Posted On April 12, 2010
I haven’t written in awhile. Most of my well-intentioned musings are stored in opaque jars on a shelf called, “I’ll get to it someday.” Occasionally, I’ll get one down, turning the dusty jar with tired hands, opening the lid and examining the contents as if it were a spice I could still use for cooking. Some have expired. Even if I were to extract the contents, the meaning is long gone, trapped within the recesses of my memory—forever. It is complicated being a writer. My thoughts start to build into entire essays when all I want to do is put down the right sentence before the turn of phrase eludes me. I miss the words. Spun just right, I am a weaver of silk that can touch the senses with delicate thread and soft colors. You will remember me in the lasting impression of lightness and texture you cannot explain. It is a gift and one that I am grateful for, if only for a place to rest my tumbled thoughts, the pillow that cradles my head crisp and white underneath the boldness of black Arial font. I recently decided to open a jar, shaking lose the fragments of another time, working to piece them together in the present.
This one is called, “Why me.” It is not a question. It is an understanding of how I was allowed to live rather than the alternative.

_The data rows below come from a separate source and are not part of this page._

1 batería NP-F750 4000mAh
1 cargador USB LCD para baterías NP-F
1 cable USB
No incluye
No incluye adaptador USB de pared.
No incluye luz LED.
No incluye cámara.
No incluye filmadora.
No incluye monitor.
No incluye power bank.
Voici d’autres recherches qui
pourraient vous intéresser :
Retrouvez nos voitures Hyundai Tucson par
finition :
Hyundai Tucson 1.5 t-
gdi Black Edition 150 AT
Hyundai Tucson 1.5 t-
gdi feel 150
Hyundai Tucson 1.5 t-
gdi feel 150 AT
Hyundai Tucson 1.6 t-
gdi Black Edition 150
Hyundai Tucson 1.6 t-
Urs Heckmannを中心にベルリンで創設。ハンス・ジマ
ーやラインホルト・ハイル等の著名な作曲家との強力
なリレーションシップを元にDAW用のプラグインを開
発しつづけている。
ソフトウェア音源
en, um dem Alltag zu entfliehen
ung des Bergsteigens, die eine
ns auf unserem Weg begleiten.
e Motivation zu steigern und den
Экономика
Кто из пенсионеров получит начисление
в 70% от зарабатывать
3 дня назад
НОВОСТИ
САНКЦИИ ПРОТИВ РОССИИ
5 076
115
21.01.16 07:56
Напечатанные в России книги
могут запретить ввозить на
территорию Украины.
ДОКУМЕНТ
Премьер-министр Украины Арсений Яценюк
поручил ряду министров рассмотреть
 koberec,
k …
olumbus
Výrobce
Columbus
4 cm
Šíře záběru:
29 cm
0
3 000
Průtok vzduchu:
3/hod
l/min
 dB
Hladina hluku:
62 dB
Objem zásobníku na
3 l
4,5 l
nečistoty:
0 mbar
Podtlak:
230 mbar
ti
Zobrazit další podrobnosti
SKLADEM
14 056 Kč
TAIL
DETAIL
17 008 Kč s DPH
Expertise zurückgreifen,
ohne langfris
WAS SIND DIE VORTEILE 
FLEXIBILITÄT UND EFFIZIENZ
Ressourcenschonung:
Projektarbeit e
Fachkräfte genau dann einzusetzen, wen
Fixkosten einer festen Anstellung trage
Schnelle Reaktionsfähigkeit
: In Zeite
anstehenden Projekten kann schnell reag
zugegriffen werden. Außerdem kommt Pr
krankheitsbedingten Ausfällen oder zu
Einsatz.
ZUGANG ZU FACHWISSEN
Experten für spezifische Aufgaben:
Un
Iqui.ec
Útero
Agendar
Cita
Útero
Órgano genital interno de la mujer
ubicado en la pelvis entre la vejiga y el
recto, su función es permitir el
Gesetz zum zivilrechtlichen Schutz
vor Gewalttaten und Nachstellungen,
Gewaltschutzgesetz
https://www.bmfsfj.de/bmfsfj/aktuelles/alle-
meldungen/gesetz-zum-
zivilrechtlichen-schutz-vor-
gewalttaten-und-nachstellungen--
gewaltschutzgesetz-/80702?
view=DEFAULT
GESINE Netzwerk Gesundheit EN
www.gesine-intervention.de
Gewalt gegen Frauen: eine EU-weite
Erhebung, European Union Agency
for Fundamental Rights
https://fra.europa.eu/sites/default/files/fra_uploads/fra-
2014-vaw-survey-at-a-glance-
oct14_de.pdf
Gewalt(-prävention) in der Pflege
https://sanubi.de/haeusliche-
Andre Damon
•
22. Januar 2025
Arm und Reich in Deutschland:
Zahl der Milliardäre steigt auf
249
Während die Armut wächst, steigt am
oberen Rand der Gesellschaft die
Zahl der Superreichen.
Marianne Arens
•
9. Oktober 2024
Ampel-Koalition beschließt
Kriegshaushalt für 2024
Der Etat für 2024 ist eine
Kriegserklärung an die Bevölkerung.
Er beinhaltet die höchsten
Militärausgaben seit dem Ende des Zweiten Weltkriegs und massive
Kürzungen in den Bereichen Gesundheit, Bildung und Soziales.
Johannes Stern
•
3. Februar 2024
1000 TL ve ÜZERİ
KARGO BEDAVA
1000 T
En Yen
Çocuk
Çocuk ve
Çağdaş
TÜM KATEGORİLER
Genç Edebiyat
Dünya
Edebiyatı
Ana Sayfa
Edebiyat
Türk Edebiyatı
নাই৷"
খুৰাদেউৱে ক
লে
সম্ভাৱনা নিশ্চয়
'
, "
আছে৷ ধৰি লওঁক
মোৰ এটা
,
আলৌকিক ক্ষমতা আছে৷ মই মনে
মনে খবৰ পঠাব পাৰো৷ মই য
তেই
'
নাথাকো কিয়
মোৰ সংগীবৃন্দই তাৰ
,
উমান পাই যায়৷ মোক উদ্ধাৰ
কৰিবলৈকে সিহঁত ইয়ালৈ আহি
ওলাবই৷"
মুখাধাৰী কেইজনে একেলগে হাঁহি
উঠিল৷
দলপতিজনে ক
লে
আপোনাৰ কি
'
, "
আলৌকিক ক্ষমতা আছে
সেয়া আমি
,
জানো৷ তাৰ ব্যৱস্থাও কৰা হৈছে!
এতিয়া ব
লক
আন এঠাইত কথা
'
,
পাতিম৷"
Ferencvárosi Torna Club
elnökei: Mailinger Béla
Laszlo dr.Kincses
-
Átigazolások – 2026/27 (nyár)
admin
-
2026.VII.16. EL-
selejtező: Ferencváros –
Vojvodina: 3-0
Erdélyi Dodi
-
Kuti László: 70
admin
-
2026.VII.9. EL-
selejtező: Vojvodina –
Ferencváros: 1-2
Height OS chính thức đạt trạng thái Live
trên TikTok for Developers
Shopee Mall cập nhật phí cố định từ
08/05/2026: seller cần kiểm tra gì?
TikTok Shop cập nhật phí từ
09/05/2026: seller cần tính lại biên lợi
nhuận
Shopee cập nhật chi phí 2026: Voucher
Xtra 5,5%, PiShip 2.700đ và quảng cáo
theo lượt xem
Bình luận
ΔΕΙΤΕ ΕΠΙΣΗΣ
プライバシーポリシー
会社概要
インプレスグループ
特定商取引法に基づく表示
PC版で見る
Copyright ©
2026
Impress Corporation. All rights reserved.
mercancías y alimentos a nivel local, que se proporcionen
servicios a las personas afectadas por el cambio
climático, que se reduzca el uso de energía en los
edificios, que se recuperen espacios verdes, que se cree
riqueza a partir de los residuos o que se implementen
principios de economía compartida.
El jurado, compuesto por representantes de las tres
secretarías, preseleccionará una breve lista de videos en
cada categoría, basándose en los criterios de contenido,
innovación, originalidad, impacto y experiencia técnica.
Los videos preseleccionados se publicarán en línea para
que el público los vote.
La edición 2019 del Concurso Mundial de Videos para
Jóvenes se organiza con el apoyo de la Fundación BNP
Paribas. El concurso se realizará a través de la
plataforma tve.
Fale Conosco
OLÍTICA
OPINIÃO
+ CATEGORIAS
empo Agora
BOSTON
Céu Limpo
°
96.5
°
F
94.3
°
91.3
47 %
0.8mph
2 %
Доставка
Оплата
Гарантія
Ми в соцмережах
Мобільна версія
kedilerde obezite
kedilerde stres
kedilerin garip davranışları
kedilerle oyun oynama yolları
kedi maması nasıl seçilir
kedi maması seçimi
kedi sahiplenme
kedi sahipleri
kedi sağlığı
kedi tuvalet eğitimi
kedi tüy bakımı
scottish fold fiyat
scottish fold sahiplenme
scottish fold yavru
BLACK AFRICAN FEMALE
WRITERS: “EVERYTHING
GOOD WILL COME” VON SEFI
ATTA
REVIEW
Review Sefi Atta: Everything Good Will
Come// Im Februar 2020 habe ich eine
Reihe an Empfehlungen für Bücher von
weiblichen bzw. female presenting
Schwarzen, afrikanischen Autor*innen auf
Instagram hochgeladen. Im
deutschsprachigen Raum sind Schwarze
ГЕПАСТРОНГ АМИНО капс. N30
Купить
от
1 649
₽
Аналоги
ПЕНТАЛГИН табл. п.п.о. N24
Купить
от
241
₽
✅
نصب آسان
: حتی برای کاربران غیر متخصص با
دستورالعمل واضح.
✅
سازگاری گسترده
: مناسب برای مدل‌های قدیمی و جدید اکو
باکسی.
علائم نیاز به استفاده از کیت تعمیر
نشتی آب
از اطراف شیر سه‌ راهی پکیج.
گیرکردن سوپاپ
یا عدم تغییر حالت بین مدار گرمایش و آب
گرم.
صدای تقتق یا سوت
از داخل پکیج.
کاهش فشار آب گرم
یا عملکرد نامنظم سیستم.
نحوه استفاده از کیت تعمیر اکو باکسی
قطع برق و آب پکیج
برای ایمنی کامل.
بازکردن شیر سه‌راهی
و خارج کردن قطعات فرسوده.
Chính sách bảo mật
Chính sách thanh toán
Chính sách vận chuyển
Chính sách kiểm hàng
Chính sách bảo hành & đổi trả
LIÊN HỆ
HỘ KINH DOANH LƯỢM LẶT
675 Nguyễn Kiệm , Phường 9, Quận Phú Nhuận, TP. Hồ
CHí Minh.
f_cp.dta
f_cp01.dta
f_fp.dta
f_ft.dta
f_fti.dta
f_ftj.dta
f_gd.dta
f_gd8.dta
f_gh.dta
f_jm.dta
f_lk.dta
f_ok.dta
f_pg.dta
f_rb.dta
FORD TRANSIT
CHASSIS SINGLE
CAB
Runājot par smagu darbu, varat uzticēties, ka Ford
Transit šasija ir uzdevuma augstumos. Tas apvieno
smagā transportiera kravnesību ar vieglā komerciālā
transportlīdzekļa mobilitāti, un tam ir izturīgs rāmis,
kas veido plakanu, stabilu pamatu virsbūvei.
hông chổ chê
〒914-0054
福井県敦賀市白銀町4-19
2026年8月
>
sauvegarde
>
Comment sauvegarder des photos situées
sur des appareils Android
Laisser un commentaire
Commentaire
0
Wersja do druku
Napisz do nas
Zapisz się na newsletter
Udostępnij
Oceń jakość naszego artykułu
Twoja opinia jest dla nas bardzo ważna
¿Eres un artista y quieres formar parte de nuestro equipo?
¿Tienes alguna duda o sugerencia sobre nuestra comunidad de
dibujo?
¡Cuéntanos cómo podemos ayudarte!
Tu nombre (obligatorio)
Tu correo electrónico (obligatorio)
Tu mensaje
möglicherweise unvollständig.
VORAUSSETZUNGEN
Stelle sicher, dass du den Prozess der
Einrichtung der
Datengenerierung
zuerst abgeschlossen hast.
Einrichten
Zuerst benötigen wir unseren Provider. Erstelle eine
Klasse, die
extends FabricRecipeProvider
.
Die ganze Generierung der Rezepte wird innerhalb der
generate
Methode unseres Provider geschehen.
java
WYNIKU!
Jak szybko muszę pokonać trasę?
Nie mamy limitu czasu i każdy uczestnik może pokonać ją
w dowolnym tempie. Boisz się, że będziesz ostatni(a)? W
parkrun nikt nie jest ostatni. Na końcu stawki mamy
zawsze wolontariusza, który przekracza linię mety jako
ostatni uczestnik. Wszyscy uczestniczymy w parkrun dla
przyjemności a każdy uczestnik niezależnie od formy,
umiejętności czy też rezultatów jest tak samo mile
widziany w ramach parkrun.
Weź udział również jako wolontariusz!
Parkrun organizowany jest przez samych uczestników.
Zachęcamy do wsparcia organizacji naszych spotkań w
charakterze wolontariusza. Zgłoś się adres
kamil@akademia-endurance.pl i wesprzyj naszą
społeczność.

What that means is only speculation but with a deep certainty that while some of us got that chance, others still had to die. Not everyone could survive, history tells us that. Why not me. It is not a question. It is a lesson in providence, if you believe in that sort of thing. I do. But sometimes I forget, until it lays a soft hand on my shoulder and I have to look back. I am an orphan of war. That is not a question. It is an answer. I used to ask other questions but they only echoed quietly off of high canyon walls, resounding uselessly, unanswered and unattended. Then I started to listen—to the stories of history and the multitude of voices that rose above the slow hum of my soul, allowing me some peace. Not quiet. Nowadays, I do not need to know the whole story. Part of it is fiction anyway. The truth is told in the small hands that are placed in mine until they learn to let go, becoming a part of time and change. They tell me my story and I tell them theirs. I give them history. They can’t write it down just yet but that’s ok. I have been storing jars. I teach them about respect, compassion, the importance of “give” and the limitations of “take.” They see the world through wondrous brown eyes and ask a never-ending stream of questions, their miniature souls buzzing alongside mine. It is that simple. That is providence. They don’t care about Viet Nam. They care about their mother. Why. Me.